Opinião

A relação do compliance na jornada de trabalho 4×3

Modelo vem ganhando adeptos de diversos ramos da indústria

18 de abril de 2022

Por Gabriela Diehl

O modelo tradicional que conhecemos em relação à jornada de trabalho é aquele em que se trabalha em média cinco dias na semana e folga dois. Este modelo trazido por Henry Ford há tantos anos foi considerado inovador para a época, mas hoje há uma nova forma de jornada de trabalho: a jornada 4×3.

A jornada 4×3 consiste em trabalhar quatro dias na semana e folgar três. O modelo vem ganhando adeptos de diversos ramos da indústria, sendo que já foi testado pela Zeedog e pela Microsoft.

A primeira dúvida que pode surgir a mente é: esse modelo é autorizado no Brasil?

Felizmente, sim, o modelo é aceito no Brasil. A CLT – Consolidação das Leis Trabalhistas não dispõe de nenhuma vedação para o modelo de jornada proposto, bem como não possui um mínimo de horas para se trabalhar. A CLT dispõe apenas de limites de horas para trabalho, o que hoje é caracterizado por 44 horas semanais.

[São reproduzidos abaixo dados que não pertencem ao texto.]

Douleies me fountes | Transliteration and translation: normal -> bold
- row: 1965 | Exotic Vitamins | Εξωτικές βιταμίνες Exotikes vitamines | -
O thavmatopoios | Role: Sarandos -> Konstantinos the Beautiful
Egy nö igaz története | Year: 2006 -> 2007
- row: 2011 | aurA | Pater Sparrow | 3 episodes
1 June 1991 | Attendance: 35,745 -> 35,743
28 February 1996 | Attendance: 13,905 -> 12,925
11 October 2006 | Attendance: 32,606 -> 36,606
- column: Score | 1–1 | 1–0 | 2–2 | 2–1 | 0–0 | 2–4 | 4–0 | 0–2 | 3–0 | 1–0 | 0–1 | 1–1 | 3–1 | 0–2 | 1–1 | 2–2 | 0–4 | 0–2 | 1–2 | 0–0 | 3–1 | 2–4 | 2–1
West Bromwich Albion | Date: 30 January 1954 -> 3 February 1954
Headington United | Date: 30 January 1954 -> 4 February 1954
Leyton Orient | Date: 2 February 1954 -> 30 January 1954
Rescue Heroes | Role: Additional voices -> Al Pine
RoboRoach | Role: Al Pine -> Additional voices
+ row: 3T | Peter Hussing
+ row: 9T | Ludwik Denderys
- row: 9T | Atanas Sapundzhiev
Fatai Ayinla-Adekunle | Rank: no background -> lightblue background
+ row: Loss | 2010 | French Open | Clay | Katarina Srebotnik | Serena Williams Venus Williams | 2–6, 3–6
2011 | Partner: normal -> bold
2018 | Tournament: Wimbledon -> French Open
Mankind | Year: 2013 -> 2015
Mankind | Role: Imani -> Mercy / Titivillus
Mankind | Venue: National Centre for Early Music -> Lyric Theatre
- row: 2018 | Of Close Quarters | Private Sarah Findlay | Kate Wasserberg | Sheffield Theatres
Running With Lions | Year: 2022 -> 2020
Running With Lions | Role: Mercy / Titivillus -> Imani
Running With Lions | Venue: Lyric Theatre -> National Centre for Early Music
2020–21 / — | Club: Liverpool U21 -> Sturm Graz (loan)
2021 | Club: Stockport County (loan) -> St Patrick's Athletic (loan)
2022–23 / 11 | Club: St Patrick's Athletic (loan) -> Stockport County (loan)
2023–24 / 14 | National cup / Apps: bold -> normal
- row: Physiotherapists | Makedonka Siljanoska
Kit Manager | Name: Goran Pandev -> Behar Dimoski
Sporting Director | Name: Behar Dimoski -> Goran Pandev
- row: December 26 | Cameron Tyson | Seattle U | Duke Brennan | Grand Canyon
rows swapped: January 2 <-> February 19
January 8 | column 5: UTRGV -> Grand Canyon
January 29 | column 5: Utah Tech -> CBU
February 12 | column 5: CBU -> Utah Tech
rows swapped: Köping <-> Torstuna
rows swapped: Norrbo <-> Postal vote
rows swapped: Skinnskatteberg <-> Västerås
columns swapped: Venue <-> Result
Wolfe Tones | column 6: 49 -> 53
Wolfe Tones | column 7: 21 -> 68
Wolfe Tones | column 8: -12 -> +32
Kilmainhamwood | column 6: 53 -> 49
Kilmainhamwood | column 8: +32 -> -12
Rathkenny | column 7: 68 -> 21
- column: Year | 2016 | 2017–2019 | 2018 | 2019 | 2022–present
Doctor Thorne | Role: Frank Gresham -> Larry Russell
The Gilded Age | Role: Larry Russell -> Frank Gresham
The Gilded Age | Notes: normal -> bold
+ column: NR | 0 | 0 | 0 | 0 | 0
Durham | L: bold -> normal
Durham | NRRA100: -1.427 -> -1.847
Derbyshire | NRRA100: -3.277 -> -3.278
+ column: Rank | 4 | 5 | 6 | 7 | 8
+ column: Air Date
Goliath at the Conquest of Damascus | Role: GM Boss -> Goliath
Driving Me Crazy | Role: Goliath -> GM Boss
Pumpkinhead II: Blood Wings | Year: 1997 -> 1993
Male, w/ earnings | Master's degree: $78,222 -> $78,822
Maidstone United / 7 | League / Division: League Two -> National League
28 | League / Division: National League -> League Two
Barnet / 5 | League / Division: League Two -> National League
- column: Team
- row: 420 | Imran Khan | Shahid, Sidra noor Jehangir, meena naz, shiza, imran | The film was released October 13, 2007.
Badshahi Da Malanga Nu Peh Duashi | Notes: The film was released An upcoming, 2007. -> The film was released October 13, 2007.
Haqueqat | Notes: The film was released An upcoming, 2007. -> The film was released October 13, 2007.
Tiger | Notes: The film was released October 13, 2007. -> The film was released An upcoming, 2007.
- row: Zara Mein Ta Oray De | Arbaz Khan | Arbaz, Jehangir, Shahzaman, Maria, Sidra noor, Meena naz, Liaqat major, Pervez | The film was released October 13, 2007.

Dessa forma, o empregador pode se desejar contratar funcionários para a jornada 4×3, sendo que nesse caso o salário pode ser proporcional aos dias trabalhados quando em comparação com outros funcionários no mesmo cargo e que trabalham no modelo 5×2.

O que é importante apontar é que caso haja redução da jornada de trabalho de colaboradores da empresa (ou seja, uma mudança de jornada de 5×2 para 4×3) e caso o empregador deseje reduzir a compensação salarial do colaborador para constar como proporcional em relação as horas trabalhadas, tal situação somente é possível com a anuência do sindicato da categoria dos colaboradores.

Por outro lado, se o empregador deseja apenas reduzir a jornada de trabalho sem reduzir o salário, não há qualquer vedação para a prática.

Outro ponto de atenção é o descanso interjornada, ou seja, o descanso entre dois dias de trabalho. Segundo o art. 66 da CLT, é necessário que o colaborador tenha 11 horas consecutivas de descanso entre uma jornada de trabalho e outra (o disposto aqui não se aplica para plantonistas e outras profissões em que há autorização legal para diminuição de horas de interjornada).

A redução da jornada de trabalho não significa que haverá menos trabalho em termos de quantidade de tarefas a serem feitas, mas significa sim dedicar um foco maior para as atividades pendentes, de forma que os quatro dias implicam em dias em que se tem a concentração total no trabalho.

O sucesso de uma jornada 4×3 está, então, diretamente condicionada ao grau de dedicação e foco que os colaboradores possuem no trabalho.

Dessa forma, tendo em vista que o compliance auxilia no desenvolvimento de uma cultura ética empresarial, além de auxiliar no comprometimento de colaboradores com os valores empresariais, o compliance tem um papel significativo no sucesso da jornada 4×3.

O compliance deve atuar junto com o setor de Recursos Humanos para que as implicações em relação à dedicação de comprometimento e foco, sempre alinhados à ética nas relações. É essencial que os colaboradores possam compreender que a redução de jornada não implica de forma alguma em uma redução de comprometimento ético.

Além disso, é essencial que o compliance reforce para os colaboradores que a redução de jornada também não implica em redução de direitos, bem como não viabiliza de forma alguma comportamentos autoritários de superiores, de forma que o Canal de Denúncias da empresa continua a funcionar normalmente para todos.

A jornada 4×3 tem atraído os olhares de muitos empregadores e tem ganhado muitas empresas adeptas a novidade. De fato, o modelo promete a redução de stress, um ambiente empresarial mais leve, maior produtividade e melhor qualidade de trabalho.

No entanto, para colher os benefícios do modelo é necessário o comprometimento de colaboradores e líderes em relação a dedicação e foco, aspectos que dever diretamente ligados a ética empresarial e aos valores corporativos.

Gabriela Diehl é advogada e cofundadora da Be Compliance. Pós-graduada em Direito Empresarial pela FGV-SP, com especialização em Direito Empresarial Internacional pela Université Montpellier e Direito Internacional e Direitos Humanos por Harvard.